For each finding, assign:
| Field | Options |
|---|
| Severity | Critical / High / Medium / Low / Info |
| Likelihood | High (trivial to exploit) / Medium (requires access) / Low (theoretical) |
| Impact | Data loss / account takeover / PII leak / UX degradation / performance SLA breach |
| Affected component | src/components/Foo.tsx, supabase/functions/bar, etc. |
| Remediation | Specific fix at the file/function level, not vague advice |
Phase 7: Defect report (the deliverable)
## Red-Team Defect Report — [App / Repo] — [Date]
### Scope
- Target type: [web | RN | Capacitor | mixed]
- Dev URL: [...] Auth: [...]
- Features red-teamed: [list]
- Coverage matrix: [link or inline]
### Critical Defects (fix before any release)
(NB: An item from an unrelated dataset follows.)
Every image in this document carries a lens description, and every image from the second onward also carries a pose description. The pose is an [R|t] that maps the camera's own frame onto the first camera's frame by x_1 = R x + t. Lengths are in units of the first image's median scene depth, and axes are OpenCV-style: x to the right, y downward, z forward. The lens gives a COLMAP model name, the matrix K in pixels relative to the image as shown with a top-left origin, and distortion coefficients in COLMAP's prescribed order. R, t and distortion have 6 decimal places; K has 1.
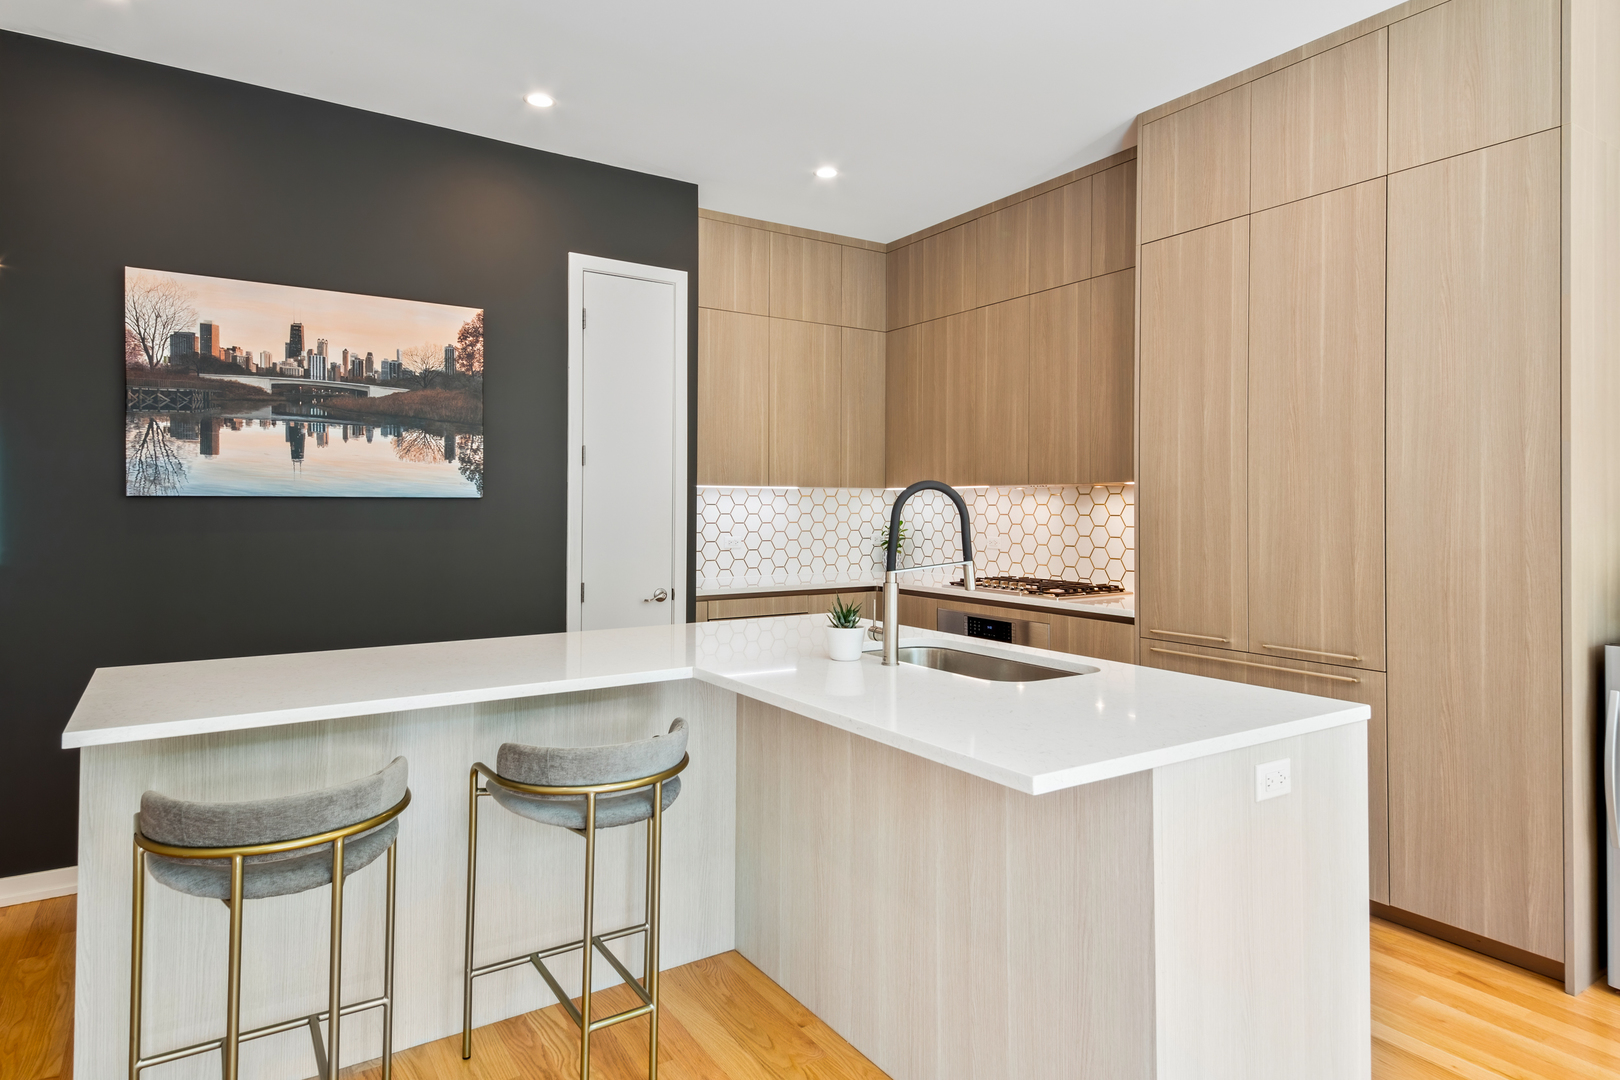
lens RADIAL K [[905.6, 0, 806.8], [0, 905.6, 513.9], [0, 0, 1]] dist [0.039472, -0.007376]
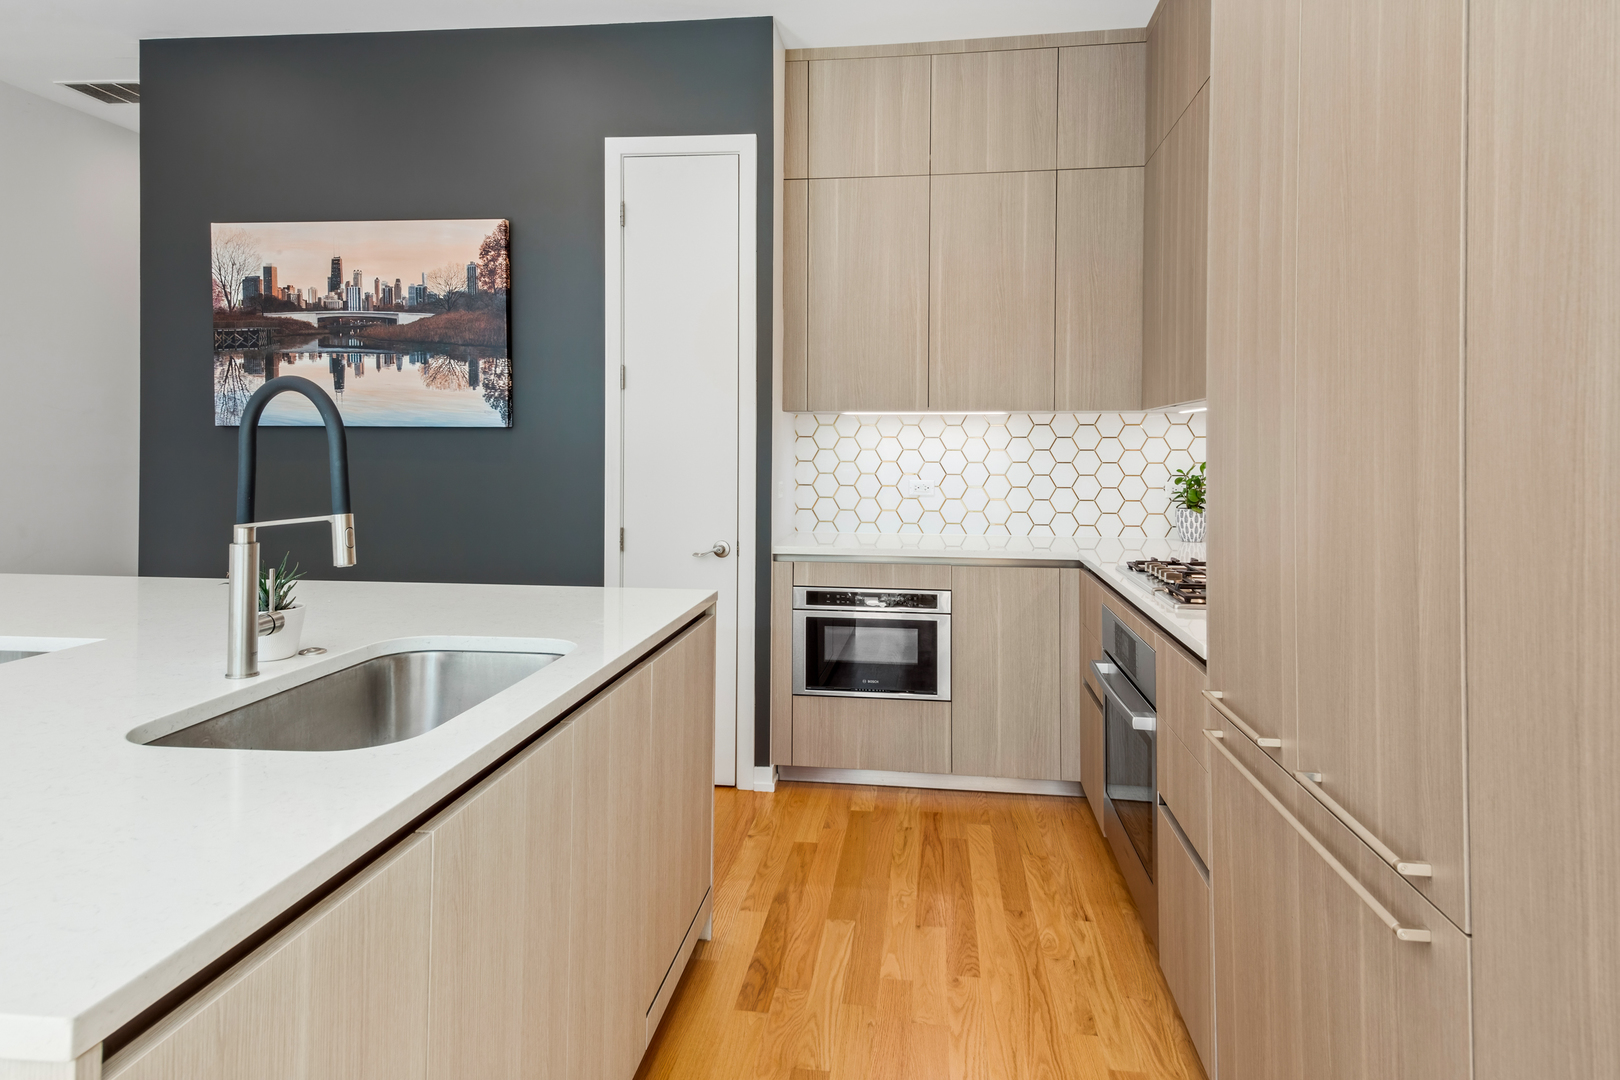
lens RADIAL K [[1007.6, 0, 820.9], [0, 1007.6, 447.0], [0, 0, 1]] dist [0.061311, -0.041972]
pose [[0.764380, 0.008938, -0.644704, 0.539807], [-0.010283, 0.999946, 0.001671, -0.002944], [0.644684, 0.005352, 0.764431, 0.435187]]
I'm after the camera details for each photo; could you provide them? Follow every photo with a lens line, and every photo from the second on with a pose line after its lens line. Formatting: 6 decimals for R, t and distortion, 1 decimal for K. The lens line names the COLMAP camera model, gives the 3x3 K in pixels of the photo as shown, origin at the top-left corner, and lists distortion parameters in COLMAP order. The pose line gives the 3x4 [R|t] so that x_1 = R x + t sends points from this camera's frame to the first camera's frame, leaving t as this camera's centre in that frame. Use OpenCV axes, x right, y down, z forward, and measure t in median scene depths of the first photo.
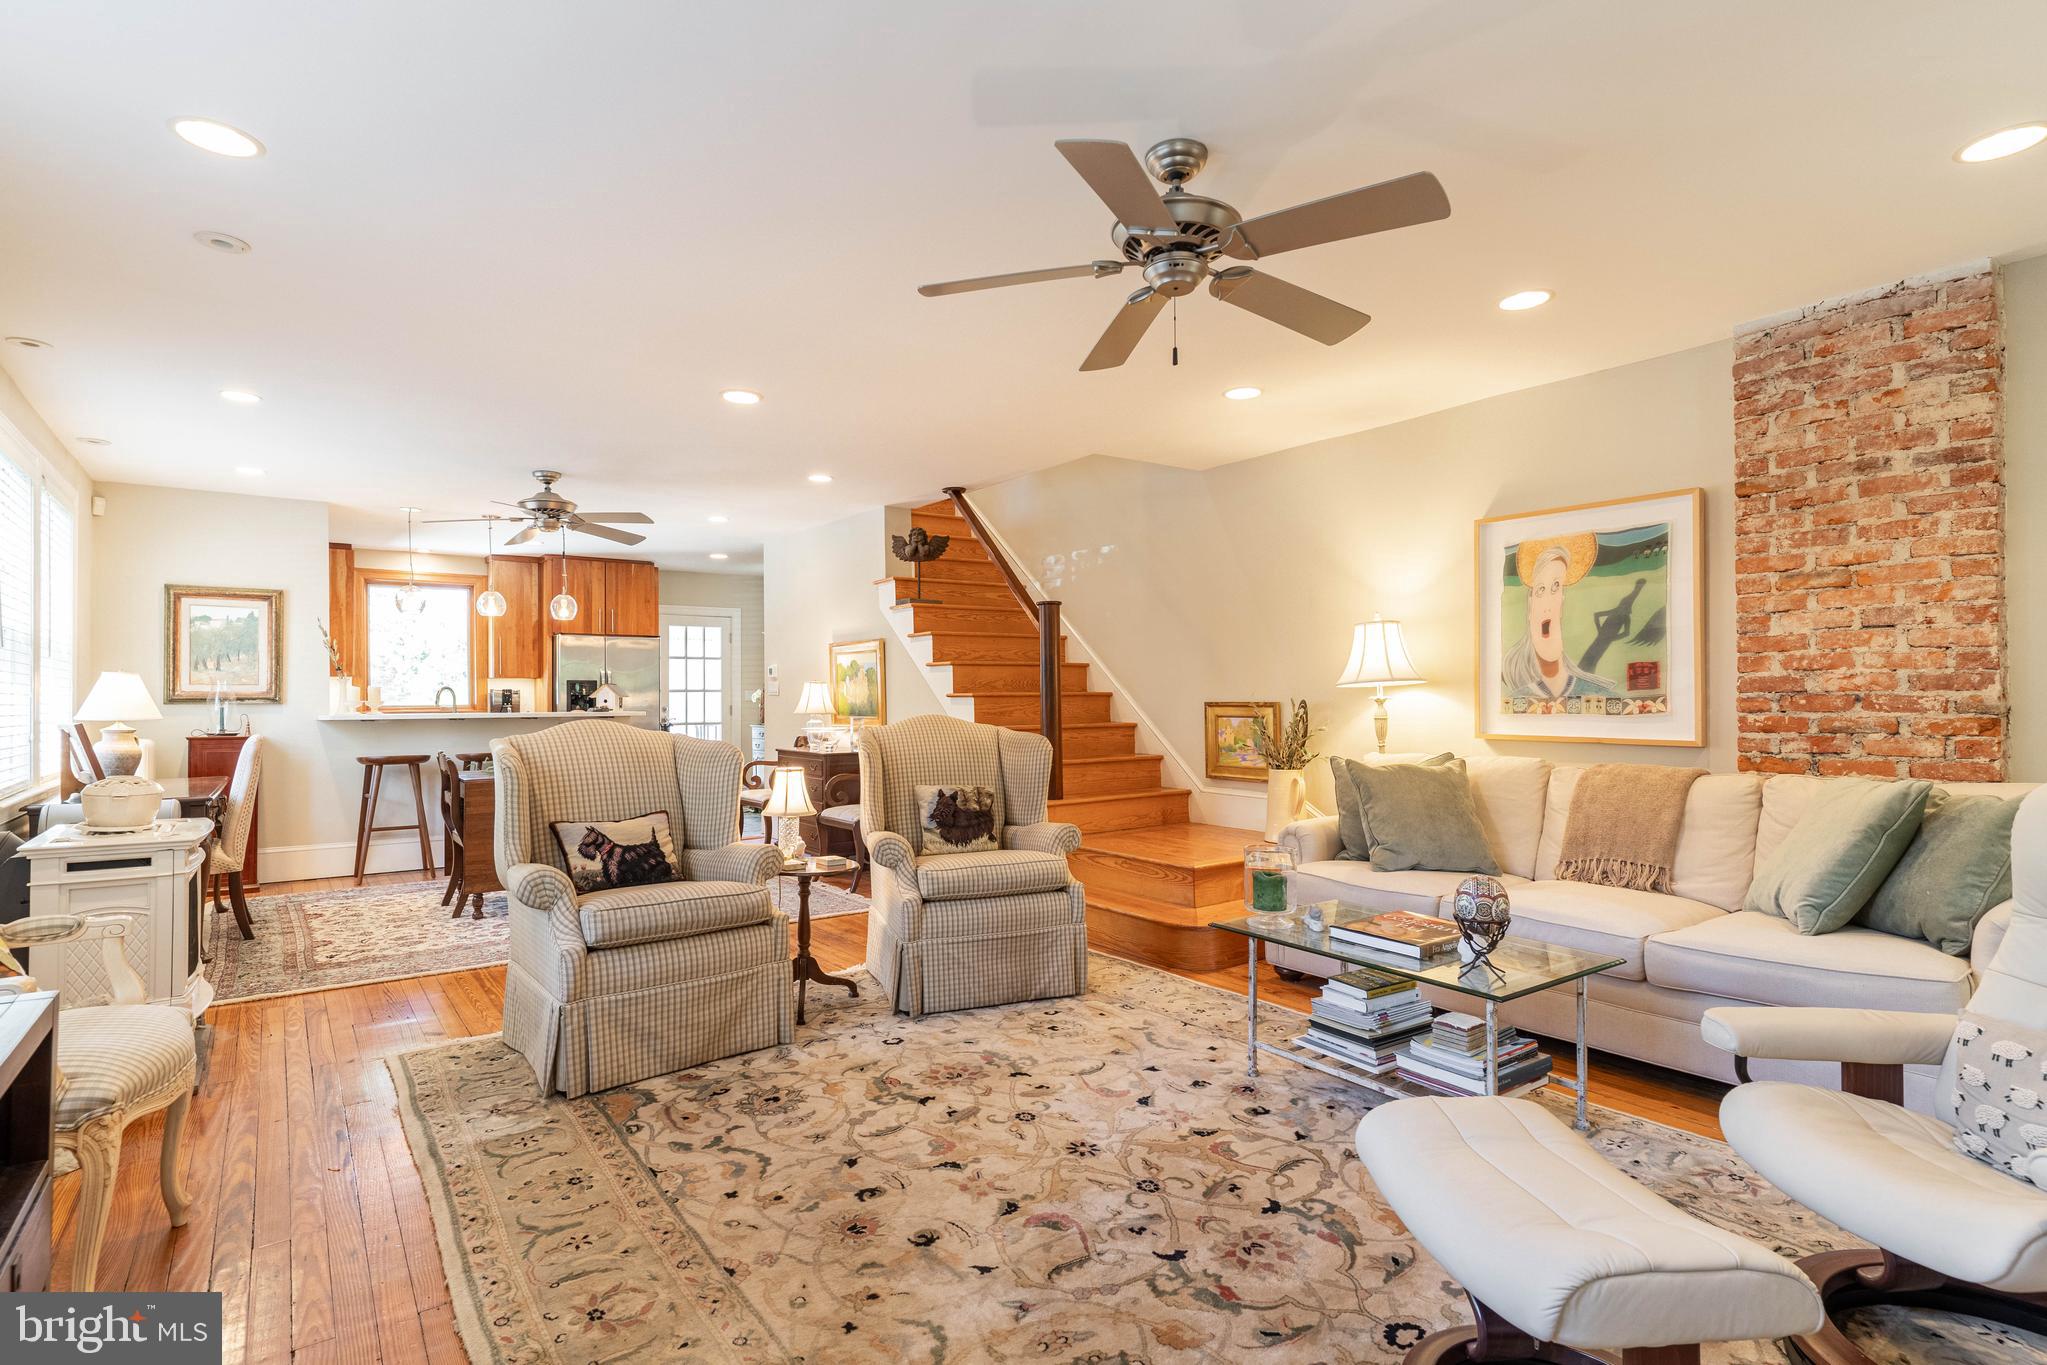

| # | Feature | Surface / Component+State | Finding | Evidence | File | Remediation |
|---|---------|--------------------------|---------|----------|------|-------------|
| 1 | Auth | Login / error state | IDOR: User B can read User A documents via GET /api/docs/:id | Screenshot+network | src/app/api/docs/[id]/route.ts | Add ownership check: `WHERE user_id = auth.uid()` |
### High Defects
| # | Feature | Surface / Component+State | Finding | Evidence | File | Remediation |
### Medium Defects
| # | Feature | Surface / Component+State | Finding | Evidence | File | Remediation |
### Low / Info
| # | Feature | Surface / Component+State | Finding | Evidence | File | Remediation |
### Attack chains identified
1. [Finding #N] + [Finding #M] → [combined impact and attack path]
### Coverage matrix (final)
| Feature | Surface/Component+State | UI/UX | Pipeline | Security | Perf |
|---------|------------------------|-------|----------|----------|------|
...
### Backend truth-check
- Sentry: [new/related issues — count + highest severity]
- Supabase: [advisors, logs, RLS test results]
### Launch-readiness verdict
**Ready / Ready after Critical fixes / Not ready** — [2-sentence justification]
### Test data cleanup
- RT-TEST-* rows deleted: [Y/N / N-A]
Guardrails
- Anti-stall always — never block >3 s on a browser action; incremental
wait → snapshot → check; max 4 attempts per goal; mark
[TIMEOUT] and move on.
- Evidence for every DEFECT — screenshot + console + network + DB query
result. "It looked broken" is not a defect.
- No destructive PoCs — confirm XSS/SQLi with a benign payload
(
document.title='XSS', SELECT 1), never DROP TABLE or real data exfil.
- Ask before mutating production rows — DDL (schema changes) for a requested
fix ships;
DELETE/UPDATE/TRUNCATE on real production data asks first.
- Secrets by name only — never print
.env values in chat or screenshots.
- Honest verdict — do not declare "no defects" if any cell is untested. Mark
untested cells N-A with a note explaining why (auth blocked, no data, etc.).
- Offer to fix after the report — ask which Critical/High defects to address
first; use
test-playwright PDCA discipline when applying fixes.
- MCP schemas first — always check tool schemas under
mcps/<server>/tools/
before calling any MCP tool.
- Pure-native iOS/Android out of scope — document it in the report if relevant.